Sydney’s growth run is over in 2016
By Brad Caldwell-Eyles
Brad Caldwell-Eyles comments on Sydney's property growth in 2016 in this article written by Domain's Jennifer Duke.
Sydney’s property prices grew 16 per cent over 2015, but the market is expected to slump to just 4 per cent growth next year, new forecasts show.
The harbour city is expected to slow dramatically as investors continue their exodus from the market, according to Domain Group’s State of the Market Report. If the forecasts come true, it will see Sydney lose its title of the strongest growing housing market to Melbourne, which is expected to grow 5 per cent over 2016.
First home buyers can breathe a sigh of relief as home prices stop outpacing them says Andrew Wilson from the Domain Group.
Sydney’s growth rate will match Hobart and Adelaide, while sitting 1 per cent to 2 per cent above Brisbane, Perth and Darwin.
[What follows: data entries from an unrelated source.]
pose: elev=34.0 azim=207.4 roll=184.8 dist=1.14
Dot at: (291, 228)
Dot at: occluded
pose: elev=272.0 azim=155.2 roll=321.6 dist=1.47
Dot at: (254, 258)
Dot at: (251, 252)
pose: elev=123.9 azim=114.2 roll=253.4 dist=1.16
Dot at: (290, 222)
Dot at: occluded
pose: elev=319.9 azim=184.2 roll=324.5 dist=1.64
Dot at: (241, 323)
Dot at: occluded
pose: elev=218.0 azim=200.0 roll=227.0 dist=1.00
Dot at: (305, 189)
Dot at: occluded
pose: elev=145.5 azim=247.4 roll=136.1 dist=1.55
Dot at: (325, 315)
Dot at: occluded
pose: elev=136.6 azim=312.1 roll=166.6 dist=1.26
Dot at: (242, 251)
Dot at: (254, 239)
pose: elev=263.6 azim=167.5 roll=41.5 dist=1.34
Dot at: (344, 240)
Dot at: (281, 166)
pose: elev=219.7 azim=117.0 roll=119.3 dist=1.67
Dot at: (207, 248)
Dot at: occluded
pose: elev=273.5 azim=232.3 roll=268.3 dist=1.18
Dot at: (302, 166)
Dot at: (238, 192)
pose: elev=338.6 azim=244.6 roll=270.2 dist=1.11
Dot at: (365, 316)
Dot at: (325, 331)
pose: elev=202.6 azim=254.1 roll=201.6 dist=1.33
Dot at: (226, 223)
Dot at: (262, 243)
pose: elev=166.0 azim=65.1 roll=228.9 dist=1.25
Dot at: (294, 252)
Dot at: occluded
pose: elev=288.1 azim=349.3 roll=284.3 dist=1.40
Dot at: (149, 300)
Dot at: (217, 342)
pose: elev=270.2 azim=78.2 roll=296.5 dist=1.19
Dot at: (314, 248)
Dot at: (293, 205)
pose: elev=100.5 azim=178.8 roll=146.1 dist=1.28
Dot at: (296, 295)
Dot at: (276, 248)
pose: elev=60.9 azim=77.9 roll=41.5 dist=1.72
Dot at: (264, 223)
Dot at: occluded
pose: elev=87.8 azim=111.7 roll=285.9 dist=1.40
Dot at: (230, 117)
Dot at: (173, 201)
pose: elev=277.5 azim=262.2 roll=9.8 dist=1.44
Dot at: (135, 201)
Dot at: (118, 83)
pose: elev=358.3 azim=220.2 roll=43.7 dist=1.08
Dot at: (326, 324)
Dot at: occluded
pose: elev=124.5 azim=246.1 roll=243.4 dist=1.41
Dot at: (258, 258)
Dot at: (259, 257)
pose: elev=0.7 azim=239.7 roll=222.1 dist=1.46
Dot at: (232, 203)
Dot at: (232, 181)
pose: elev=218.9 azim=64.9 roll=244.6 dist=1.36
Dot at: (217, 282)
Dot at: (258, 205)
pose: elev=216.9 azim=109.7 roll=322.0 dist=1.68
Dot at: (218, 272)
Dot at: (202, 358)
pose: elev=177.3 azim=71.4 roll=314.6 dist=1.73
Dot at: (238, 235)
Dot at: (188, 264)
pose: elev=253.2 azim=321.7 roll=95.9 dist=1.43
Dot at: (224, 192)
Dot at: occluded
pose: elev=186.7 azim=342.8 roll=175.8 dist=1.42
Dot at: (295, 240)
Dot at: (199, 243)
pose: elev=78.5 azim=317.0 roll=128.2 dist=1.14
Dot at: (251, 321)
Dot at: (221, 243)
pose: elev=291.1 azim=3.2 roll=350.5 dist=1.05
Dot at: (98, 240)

Domain Group senior economist Andrew Wilson said Sydney had long been an “investor magnet” due to its strong economy and under-supply of homes. “But the days of two figure growth are well behind Sydney, there’s no rational case for more double figure growth,” Dr Wilson said.
With the lower levels of investor numbers as a result of changes from the Australian Prudential Regulation Authority (APRA), the capital city will enter a consolidation period where prices will slow, he said. “Sydney will remain one of the strongest cities through the cycles, but [the growth of 2015] is over,” he said.
The slowdown will be most apparent in the investor heartland areas, including the western suburbs, which are expected to struggle to reach 3 per cent growth over the next 12 months. Already, these regions have seen auction clearance rates plummet in late 2015.
“First home buyers can breathe a sigh of relief as home prices stop outpacing them by thousands of dollars a month,” Dr Wilson said. “The strongest markets are likely to be the higher priced inner-city suburbs, which performed best in the second-half of 2015,” he said.
Properties in the city, east and lower north shore are tipped to be the best performers of 2016 with 5 per cent growth on the cards.
Robert Simeon director of Richardson & Wrench Mosman/Neutral Bay expects the traditional housing market to remain strong due to a lack of stock. In 2014, there were 105 homes on the market each week.
“If we look at the traditional Mosman housing market in 2015 a glaring observation was a lack of stock where the weekly average was just 75 houses on the market each week,” Mr Simeon said. “It would not surprise me to see the weekly average in 2015 drop further in 2016, which means that prices will hold values up although there won’t be a boom,” he said.
Looking towards the eastern suburbs, 1st City principal Brad Caldwell-Eyles said he had already seen the clearance rates falling off, particularly when the banks decided to raise owner-occupier home loan rates.
“This had an immediate effect on regions that are more rate sensitive,” Mr Caldwell-Eyles said. “The eastern suburbs and other affluent areas are less prone to rate shock; however there was still a change in mood,” he said. As Sydney buyers become less speculative, he expects the eastern suburbs to remain strong as desirable, blue chip property. “It is safe, limited in supply, aspirational and always seems to have a buyer market,” he said.
Suburbs with numerous apartment buildings might see some stress, including some areas in the CBD, warned chief executive of Starr Partners, Douglas Driscoll. “As the investor boom is well and truly over, those properties are going to be far more difficult to sell heading into 2016,” Mr Driscoll said. ”The west, which constitutes the vast majority of the Sydney market, was being partially underpinned by the investment boom in recent times, so I certainly believe places like the lower north shore will do well because it is less susceptive to this kind of investment as it is more of a family-centric market, much like a majority of the east,” he said. “Now that the investor market has tailed off, I anticipate we will soon return to more normalised market conditions,” he said.